Wednesday, December 05, 2012

Screw rich a little, poor a lot

By Frank Moraes

I try not to read David Brooks, but Matt Yglesias tricked me into reading him with this tweet:



So I went ahead and read "The Truly Grand Bargain." What Brooks is doing is a bit of a mystery. Normally, I would think he was just admitting that some Republican demands are hopeless. For example, the top marginal tax rate will go up to 39.6% automatically on 1 January. But he isn't calling for that. Instead, he claims that the Republicans should be, "Willing to see top tax rates go up to 36 percent or 37 percent." What?!


But it gets worse. He wants major cuts to Medicare and Social Security in exchange for this one or two percentage point increase in the top tax bracket and a one year ceasefire in the Republican war on the United States credit rating, know as the debt ceiling. Dean Baker did some calculations on this offer. He finds that Brooks is asking for a 6% cut to poor retirees' incomes and in exchange, Brooks is offering a 1.5% cut in the incomes of the rich through tax increases.

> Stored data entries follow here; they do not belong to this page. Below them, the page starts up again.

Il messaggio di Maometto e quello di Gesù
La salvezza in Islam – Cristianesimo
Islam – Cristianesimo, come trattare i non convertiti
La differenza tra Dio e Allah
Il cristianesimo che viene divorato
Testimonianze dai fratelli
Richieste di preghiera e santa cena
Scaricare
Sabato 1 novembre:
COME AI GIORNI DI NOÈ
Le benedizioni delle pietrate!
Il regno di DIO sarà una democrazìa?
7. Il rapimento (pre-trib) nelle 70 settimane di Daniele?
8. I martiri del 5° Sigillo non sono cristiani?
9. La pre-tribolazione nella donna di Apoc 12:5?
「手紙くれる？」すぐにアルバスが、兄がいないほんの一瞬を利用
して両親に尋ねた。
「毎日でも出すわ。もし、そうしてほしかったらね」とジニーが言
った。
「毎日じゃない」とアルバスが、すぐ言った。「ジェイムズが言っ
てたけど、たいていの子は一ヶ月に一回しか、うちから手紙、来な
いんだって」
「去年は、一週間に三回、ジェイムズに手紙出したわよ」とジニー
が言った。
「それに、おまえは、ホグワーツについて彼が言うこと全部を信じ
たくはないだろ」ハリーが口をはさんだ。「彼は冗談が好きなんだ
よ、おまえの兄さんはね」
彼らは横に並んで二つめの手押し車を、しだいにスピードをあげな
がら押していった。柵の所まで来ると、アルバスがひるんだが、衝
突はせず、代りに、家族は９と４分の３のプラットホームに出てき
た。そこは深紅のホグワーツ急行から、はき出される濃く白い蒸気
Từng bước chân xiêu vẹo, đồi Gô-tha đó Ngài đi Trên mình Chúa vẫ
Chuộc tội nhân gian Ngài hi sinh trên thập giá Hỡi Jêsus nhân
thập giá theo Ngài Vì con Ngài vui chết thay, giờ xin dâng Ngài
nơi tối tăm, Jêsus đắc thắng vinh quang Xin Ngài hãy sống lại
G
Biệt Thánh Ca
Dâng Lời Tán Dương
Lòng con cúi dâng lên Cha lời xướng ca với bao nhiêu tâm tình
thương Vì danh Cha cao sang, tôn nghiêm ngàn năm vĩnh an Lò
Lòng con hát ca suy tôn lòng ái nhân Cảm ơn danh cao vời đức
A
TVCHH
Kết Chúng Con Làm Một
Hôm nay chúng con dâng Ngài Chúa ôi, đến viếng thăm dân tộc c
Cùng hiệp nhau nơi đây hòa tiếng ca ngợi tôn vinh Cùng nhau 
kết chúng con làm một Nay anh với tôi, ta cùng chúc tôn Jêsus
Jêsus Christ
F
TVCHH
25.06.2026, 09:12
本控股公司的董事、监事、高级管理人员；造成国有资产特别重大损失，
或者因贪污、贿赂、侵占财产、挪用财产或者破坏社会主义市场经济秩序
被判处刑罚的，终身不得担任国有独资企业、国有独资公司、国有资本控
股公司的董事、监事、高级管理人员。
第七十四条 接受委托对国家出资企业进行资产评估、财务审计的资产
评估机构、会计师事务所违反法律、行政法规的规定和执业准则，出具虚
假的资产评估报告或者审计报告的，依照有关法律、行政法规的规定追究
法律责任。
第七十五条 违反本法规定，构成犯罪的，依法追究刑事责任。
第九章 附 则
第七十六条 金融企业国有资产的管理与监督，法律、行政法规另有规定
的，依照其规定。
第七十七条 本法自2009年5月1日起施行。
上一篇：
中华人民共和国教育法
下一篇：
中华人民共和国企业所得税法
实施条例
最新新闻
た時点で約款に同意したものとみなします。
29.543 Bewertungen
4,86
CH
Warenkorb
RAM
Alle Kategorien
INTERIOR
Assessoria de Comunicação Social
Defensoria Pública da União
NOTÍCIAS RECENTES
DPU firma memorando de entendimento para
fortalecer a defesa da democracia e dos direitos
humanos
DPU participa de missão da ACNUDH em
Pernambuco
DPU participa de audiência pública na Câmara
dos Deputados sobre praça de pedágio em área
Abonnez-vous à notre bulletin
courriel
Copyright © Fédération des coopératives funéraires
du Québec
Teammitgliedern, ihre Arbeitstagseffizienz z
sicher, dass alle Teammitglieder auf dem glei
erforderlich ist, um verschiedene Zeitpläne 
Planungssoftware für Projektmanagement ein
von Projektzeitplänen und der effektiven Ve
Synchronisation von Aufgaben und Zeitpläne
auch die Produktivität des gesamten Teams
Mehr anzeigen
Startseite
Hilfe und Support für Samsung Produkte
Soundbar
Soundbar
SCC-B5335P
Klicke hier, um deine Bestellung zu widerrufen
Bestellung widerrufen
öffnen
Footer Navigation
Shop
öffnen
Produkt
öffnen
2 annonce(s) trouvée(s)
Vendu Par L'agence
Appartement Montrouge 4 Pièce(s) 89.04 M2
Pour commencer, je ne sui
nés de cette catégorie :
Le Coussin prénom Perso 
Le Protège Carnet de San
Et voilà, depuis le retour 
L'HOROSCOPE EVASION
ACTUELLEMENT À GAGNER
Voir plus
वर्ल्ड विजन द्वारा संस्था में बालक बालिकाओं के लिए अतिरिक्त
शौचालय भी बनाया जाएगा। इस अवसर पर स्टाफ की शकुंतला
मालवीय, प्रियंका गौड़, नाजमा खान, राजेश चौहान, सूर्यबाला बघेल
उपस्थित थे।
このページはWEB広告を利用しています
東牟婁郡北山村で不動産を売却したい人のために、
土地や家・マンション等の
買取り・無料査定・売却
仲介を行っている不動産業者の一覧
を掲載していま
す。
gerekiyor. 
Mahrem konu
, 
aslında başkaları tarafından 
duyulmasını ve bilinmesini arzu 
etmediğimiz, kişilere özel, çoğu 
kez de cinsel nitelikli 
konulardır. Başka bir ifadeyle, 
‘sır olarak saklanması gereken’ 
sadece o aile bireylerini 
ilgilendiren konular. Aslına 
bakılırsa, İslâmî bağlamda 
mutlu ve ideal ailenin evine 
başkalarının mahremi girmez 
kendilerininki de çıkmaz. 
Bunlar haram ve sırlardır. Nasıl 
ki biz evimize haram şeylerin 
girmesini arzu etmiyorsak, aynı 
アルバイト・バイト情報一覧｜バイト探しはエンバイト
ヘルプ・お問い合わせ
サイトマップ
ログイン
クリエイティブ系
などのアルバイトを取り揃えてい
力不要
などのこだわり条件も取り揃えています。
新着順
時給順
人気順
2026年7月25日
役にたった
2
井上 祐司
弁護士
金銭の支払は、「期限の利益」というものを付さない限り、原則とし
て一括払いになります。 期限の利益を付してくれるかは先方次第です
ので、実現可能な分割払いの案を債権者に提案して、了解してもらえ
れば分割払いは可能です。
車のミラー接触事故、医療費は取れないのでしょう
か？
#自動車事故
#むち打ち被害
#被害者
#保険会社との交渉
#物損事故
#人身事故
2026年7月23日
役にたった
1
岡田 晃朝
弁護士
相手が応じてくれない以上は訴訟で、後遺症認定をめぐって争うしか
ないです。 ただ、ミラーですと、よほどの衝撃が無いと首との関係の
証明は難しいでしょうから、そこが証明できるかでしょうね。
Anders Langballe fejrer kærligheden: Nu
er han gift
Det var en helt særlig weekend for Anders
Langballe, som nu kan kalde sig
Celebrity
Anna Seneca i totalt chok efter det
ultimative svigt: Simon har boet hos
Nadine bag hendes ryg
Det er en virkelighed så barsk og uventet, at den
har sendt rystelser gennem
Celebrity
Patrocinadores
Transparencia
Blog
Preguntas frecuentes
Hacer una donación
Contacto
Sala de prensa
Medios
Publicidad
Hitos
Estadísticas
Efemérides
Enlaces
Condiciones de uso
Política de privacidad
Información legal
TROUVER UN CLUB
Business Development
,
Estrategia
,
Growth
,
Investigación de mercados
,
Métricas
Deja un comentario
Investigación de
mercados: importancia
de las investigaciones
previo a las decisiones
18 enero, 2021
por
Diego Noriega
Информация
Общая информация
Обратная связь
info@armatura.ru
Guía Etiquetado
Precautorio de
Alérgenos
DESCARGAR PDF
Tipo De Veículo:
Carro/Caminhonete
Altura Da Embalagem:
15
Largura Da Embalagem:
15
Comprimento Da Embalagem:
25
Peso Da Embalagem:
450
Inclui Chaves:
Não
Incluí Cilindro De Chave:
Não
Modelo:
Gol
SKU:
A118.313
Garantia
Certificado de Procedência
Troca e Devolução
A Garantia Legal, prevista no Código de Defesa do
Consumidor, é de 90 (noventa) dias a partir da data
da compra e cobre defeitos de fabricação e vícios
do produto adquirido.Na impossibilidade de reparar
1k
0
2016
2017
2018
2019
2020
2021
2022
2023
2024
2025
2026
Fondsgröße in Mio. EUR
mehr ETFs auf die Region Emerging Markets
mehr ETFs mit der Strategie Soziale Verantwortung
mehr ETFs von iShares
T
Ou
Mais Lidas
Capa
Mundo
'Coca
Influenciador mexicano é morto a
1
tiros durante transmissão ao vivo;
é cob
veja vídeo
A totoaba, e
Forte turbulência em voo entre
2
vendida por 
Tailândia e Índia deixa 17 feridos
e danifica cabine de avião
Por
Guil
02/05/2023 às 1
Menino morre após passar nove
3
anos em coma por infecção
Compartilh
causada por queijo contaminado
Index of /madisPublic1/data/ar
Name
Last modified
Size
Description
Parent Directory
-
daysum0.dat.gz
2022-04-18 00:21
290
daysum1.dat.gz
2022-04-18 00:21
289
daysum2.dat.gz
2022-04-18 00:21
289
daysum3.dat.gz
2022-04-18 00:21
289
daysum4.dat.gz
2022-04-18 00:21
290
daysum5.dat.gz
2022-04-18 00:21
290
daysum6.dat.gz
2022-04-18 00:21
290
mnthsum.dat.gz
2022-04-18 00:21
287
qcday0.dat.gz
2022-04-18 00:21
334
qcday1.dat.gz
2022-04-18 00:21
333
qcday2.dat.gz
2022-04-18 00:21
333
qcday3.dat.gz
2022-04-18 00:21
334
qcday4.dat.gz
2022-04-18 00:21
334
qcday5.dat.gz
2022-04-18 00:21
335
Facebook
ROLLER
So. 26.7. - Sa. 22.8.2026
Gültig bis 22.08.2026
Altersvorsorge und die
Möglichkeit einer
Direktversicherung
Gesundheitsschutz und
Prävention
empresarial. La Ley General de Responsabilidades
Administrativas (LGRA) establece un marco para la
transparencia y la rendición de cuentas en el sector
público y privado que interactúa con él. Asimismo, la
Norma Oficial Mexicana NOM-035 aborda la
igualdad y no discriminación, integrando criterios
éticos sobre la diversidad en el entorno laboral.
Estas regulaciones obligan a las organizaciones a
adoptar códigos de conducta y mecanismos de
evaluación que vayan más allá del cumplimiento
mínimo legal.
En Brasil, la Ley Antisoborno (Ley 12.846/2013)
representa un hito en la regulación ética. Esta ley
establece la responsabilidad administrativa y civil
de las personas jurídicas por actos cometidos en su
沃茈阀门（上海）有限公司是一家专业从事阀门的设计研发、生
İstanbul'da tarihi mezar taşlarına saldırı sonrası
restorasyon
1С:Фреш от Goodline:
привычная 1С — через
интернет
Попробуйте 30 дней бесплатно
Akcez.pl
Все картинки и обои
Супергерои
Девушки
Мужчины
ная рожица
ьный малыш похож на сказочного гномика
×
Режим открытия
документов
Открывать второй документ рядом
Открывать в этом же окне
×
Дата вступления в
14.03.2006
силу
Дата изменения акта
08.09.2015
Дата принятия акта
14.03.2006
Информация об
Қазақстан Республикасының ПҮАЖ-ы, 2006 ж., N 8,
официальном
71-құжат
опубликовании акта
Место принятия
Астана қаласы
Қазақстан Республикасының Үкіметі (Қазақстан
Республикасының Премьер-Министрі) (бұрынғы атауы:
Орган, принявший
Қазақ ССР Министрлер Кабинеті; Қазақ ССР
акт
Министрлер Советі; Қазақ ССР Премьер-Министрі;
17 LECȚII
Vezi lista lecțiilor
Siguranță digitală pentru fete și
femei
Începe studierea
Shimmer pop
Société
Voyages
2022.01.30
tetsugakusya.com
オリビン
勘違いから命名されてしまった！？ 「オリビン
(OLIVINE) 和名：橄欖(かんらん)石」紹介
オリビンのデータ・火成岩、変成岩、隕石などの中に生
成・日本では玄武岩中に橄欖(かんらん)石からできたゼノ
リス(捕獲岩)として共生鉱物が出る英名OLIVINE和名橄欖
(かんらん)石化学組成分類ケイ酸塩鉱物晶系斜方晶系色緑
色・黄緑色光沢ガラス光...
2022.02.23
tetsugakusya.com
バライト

Baker notes, "It's interesting to think about what he would suggest putting on the table if the Republicans had won the election."


Afterword

I don't understand everyone who is claiming that the Republicans should do what Obama wants because the Democrats won the election in a big way. Elections don't have consequences because anyone has a mandate; they have consequences because someone has power. Obama is not in a better bargaining position because he won the election -- at least that isn't the critical element. He is in this position because the Republicans gave him the power when they assumed he would lose. Now two things are going to happen that the Republicans don't want: tax increases and military cuts. If these were not coming regardless, Obama's win would not mean anything in this negotiation.